Suicide blast kills leader of council

? A suicide bombing killed the head of the U.S.-appointed Iraqi Governing Council on Monday as his car waited at a checkpoint near coalition headquarters, a major setback to American efforts to stabilize Iraq just six weeks before the handover of sovereignty.

A roadside bomb containing deadly sarin nerve agent also exploded “a couple of days ago” near a U.S. military convoy in Baghdad, Brig. Gen. Mark Kimmitt said Monday, adding two explosives experts were treated for “minor exposure.”

However, Defense Secretary Donald Rumsfeld said the results were from a field test, which can be imperfect, and said more analysis was needed. If confirmed, it would be the first finding of a banned weapon upon which the United States based its case for war.

Two American soldiers were killed in action Monday in Anbar province west of Baghdad, the military said. The troops were assigned to the 1st Marine Expeditionary Force, but the military declined to release other details, citing security concerns.

Izzadine Saleem, also known as Abdel-Zahraa Othman, was waiting in a Governing Council convoy at a U.S. checkpoint along a tree-lined street preparing to enter the Green Zone when the bomb was detonated. It apparently had been rigged with artillery shells and hidden inside a red Volkswagen.

Iraqi officials said nine people, including the bomber, were killed and 14 Iraqis and an Egyptian were wounded in Monday’s attack. Kimmitt put the death toll at seven. Two U.S. soldiers were slightly wounded.

Transfer still on

Iraqi and coalition officials vowed that the power transfer would take place on June 30, as scheduled, despite the attack.

Secretary of State Colin Powell called Saleem an Iraqi patriot. “Terrorists may have taken his life, but they will never be able to kill his dreams or those of the Iraqi people.”

A U.S. Army soldier secures the site where the head of the Iraqi Governing Council was killed in a car bombing near a U.S. checkpoint in central Baghdad, Iraq. Izzadine Saleem was among nine Iraqis killed Monday in the blast.

Saleem, a Shiite Muslim in his 60s, held the rotating presidency of the 25-member Governing Council for May. He was the second council member slain since appointment last July; Aquila al-Hashimi was mortally wounded by gunmen in September on her way to work.

Insurgents also have targeted police and army recruitment centers and other Iraqis perceived as owing their positions to the Americans.

The U.S. military said the car bombing was a suicide attack and Kimmitt said it had the “classic hallmarks” of Abu Musab al-Zarqawi, a Jordanian-born militant with links to al-Qaida.

However, a previously unknown group, the Arab Resistance Movement, claimed responsibility, saying in a Web site posting that two of its fighters carried out the attack on “the traitor and mercenary” Saleem.

Kimmitt said he did not know if the Arab Resistance Movement was “a cover for the Zarqawi network or if it’s an actual organization.”

Al-Zarqawi is believed responsible for many of the vehicle bombs in Iraq in recent months and for the beheading last week of U.S. civilian Nicholas Berg.

The Governing Council selected Ghazi Mashal Ajil al-Yawer, a Sunni Muslim civil engineer from Mosul, to succeed Saleem.
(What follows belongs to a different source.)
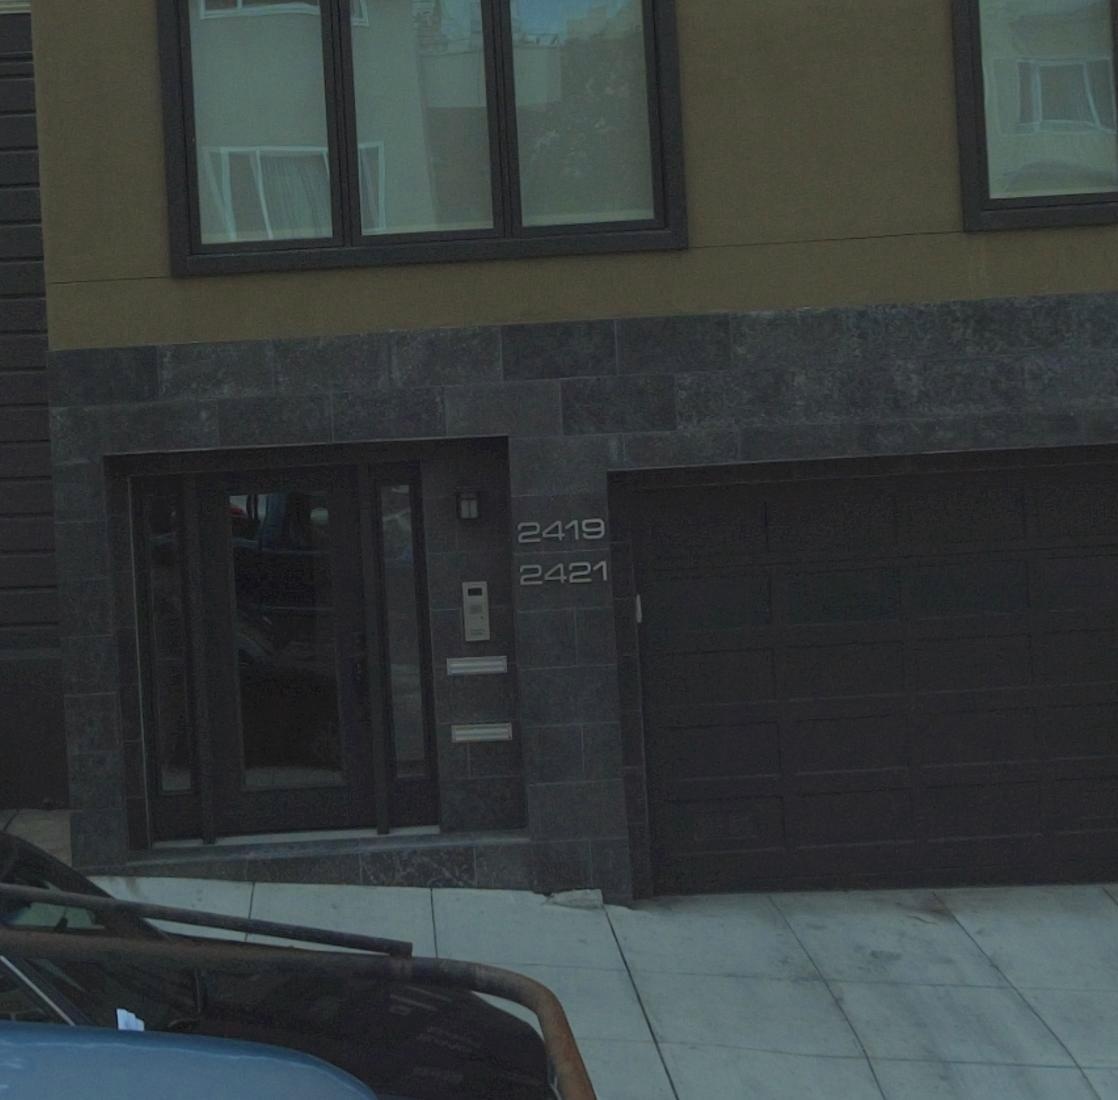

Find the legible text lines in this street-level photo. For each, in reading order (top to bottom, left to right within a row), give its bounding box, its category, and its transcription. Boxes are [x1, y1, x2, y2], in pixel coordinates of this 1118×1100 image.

[515, 515, 608, 546] StreetNumber: 2419
[517, 557, 611, 588] StreetNumber: 2421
Al-Yawer will lead the council until June 30, when sovereignty will be transferred to a new interim Iraqi government.

Appearing before reporters with several council colleagues, al-Yawer promised the Iraqi leadership would continue “the march toward building a democratic, federal, plural and unified Iraq.”

“God willing, the criminal forces will be defeated despite all the pain they are causing to our people and their heroic leaders,” he said.

Sarin bomb likely scavenged

According to Kimmitt, the sarin explosion was confirmed by the Iraqi Survey Group, a U.S. organization that has searched for weapons of mass destruction since Saddam’s ouster last year.

The sarin was in an artillery shell that had been rigged as a bomb, Kimmit said. It was discovered by a U.S. convoy and exploded before it could be defused; the explosion released a small amount of sarin, Kimmitt said.

He said he believed that insurgents who rigged the artillery shell as a bomb didn’t know it contained the nerve agent. “The former regime had declared all such rounds destroyed before the 1991 Gulf War,” Kimmitt said.

Two former U.N. weapons inspectors, Hans Blix and David Kay, said the shell was likely scavenged from a dump and did not signify Iraq had stockpiles of such weapons.

Sarin is a deadly substance that blocks the transmission of key nervous system enzymes, causing convulsions, paralysis, loss of consciousness and potentially fatal respiratory failure. Low-level exposures can be treated with antidotes, if administered quickly.